What is expected: Copy every one of the records below without altering a single character.

Material provided:

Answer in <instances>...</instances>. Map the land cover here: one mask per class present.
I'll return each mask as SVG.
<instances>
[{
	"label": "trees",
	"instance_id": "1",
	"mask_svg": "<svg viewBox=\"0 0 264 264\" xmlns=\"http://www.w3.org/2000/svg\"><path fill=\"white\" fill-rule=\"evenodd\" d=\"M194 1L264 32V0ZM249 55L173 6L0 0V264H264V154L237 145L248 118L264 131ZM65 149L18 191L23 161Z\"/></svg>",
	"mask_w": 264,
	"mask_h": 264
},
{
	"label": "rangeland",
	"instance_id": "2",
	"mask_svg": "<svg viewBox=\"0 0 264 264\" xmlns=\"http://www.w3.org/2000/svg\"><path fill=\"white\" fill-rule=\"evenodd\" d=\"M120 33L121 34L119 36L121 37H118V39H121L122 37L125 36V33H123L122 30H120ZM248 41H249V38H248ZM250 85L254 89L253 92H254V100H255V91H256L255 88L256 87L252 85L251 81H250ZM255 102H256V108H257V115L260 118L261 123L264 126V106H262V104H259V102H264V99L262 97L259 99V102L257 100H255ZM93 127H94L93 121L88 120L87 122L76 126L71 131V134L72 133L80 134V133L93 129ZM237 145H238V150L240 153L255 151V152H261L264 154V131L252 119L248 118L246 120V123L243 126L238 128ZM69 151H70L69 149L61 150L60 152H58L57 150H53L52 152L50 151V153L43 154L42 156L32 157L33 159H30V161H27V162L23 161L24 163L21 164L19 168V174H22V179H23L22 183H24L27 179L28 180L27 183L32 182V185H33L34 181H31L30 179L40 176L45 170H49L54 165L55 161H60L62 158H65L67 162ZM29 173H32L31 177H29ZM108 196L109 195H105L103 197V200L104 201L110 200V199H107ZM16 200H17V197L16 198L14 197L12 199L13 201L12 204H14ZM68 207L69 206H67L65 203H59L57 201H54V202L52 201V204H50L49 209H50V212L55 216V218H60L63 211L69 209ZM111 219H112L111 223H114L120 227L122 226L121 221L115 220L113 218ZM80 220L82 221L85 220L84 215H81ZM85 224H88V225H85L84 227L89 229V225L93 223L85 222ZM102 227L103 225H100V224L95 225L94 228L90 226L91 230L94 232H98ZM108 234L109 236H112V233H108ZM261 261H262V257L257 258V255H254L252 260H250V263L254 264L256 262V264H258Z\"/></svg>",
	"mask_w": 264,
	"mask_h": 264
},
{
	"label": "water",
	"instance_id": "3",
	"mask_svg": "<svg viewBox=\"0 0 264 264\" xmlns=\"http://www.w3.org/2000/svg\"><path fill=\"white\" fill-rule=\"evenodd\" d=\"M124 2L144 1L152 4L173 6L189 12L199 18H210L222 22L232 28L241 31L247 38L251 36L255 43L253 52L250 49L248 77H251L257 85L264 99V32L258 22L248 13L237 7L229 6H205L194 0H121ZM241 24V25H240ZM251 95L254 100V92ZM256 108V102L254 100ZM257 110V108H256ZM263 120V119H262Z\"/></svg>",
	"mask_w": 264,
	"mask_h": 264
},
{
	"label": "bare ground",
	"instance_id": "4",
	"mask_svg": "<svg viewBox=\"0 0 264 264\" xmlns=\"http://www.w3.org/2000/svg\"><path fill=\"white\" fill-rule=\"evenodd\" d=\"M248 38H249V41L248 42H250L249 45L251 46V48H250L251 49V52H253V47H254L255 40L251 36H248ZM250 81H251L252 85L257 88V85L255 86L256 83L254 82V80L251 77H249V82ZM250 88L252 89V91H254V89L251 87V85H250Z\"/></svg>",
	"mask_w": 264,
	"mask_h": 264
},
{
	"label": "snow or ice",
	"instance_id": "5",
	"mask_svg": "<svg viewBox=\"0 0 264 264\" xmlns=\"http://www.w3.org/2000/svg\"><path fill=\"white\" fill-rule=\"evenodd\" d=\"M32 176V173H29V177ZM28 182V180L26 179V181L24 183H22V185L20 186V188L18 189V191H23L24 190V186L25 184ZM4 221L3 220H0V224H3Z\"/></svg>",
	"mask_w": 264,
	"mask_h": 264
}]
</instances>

Final result:
Answer in <instances>...</instances>. Map the land cover here: one mask per class present.
I'll return each mask as SVG.
<instances>
[{
	"label": "trees",
	"instance_id": "1",
	"mask_svg": "<svg viewBox=\"0 0 264 264\" xmlns=\"http://www.w3.org/2000/svg\"><path fill=\"white\" fill-rule=\"evenodd\" d=\"M194 1L264 32V0ZM249 55L173 6L0 0V264H264V154L237 145L248 118L264 131ZM65 149L18 191L23 161Z\"/></svg>",
	"mask_w": 264,
	"mask_h": 264
},
{
	"label": "rangeland",
	"instance_id": "2",
	"mask_svg": "<svg viewBox=\"0 0 264 264\" xmlns=\"http://www.w3.org/2000/svg\"><path fill=\"white\" fill-rule=\"evenodd\" d=\"M120 33L121 34L119 36L121 37H118V39H121L122 37L125 36V33H123L122 30H120ZM248 41H249V38H248ZM250 85L254 89L253 92H254V100H255V91H256L255 88L256 87L252 85L251 81H250ZM255 102H256V108H257V115L260 118L261 123L264 126V106H262V104H259V102H264V99L262 97L259 99V102L257 100H255ZM93 127H94L93 121L88 120L87 122L76 126L71 131V134L72 133L80 134V133L93 129ZM237 145H238V150L240 153L255 151V152H261L264 154V131L252 119L248 118L246 120V123L243 126L238 128ZM69 151H70L69 149L61 150L60 152H58L57 150H53L52 152L50 151V153L43 154L42 156L32 157L33 159H30V161H27V162L23 161L24 163L21 164L19 168V174H22V179H23L22 183H24L27 179L28 180L27 183L32 182V185H33L34 181H31L30 179L40 176L45 170H49L54 165L55 161H60L62 158H65L67 162ZM29 173H32L31 177H29ZM108 196L109 195H105L103 197V200L104 201L110 200V199H107ZM16 200H17V197L16 198L14 197L12 199L13 201L12 204H14ZM68 207L69 206H67L65 203H59L57 201H54V202L52 201V204H50L49 209H50V212L55 216V218H60L63 211L69 209ZM111 219H112L111 223H114L120 227L122 226L121 221L115 220L113 218ZM80 220L82 221L85 220L84 215H81ZM85 224H88V225H85L84 227L89 229V225L93 223L85 222ZM102 227L103 225H100V224L95 225L94 228L90 226L91 230L94 232H98ZM108 234L109 236H112V233H108ZM261 261H262V257L257 258V255H254L252 260H250V263L254 264L256 262V264H258Z\"/></svg>",
	"mask_w": 264,
	"mask_h": 264
},
{
	"label": "water",
	"instance_id": "3",
	"mask_svg": "<svg viewBox=\"0 0 264 264\" xmlns=\"http://www.w3.org/2000/svg\"><path fill=\"white\" fill-rule=\"evenodd\" d=\"M124 2L144 1L152 4L173 6L189 12L199 18H210L222 22L232 28L241 31L247 38L251 36L255 43L253 52L250 49L248 77H251L257 85L264 99V32L258 22L248 13L237 7L229 6H205L194 0H121ZM241 24V25H240ZM251 95L254 100V92ZM256 108V102L254 100ZM257 110V108H256ZM263 120V119H262Z\"/></svg>",
	"mask_w": 264,
	"mask_h": 264
},
{
	"label": "bare ground",
	"instance_id": "4",
	"mask_svg": "<svg viewBox=\"0 0 264 264\" xmlns=\"http://www.w3.org/2000/svg\"><path fill=\"white\" fill-rule=\"evenodd\" d=\"M248 38H249V41L248 42H250L249 45L251 46V48H250L251 49V52H253V47H254L255 40L251 36H248ZM250 81H251L252 85L257 88V85L255 86L256 83L254 82V80L251 77H249V82ZM250 88L252 89V91H254V89L251 87V85H250Z\"/></svg>",
	"mask_w": 264,
	"mask_h": 264
},
{
	"label": "snow or ice",
	"instance_id": "5",
	"mask_svg": "<svg viewBox=\"0 0 264 264\" xmlns=\"http://www.w3.org/2000/svg\"><path fill=\"white\" fill-rule=\"evenodd\" d=\"M32 176V173H29V177ZM28 182V180L26 179V181L24 183H22V185L20 186V188L18 189V191H23L24 190V186L25 184ZM4 221L3 220H0V224H3Z\"/></svg>",
	"mask_w": 264,
	"mask_h": 264
}]
</instances>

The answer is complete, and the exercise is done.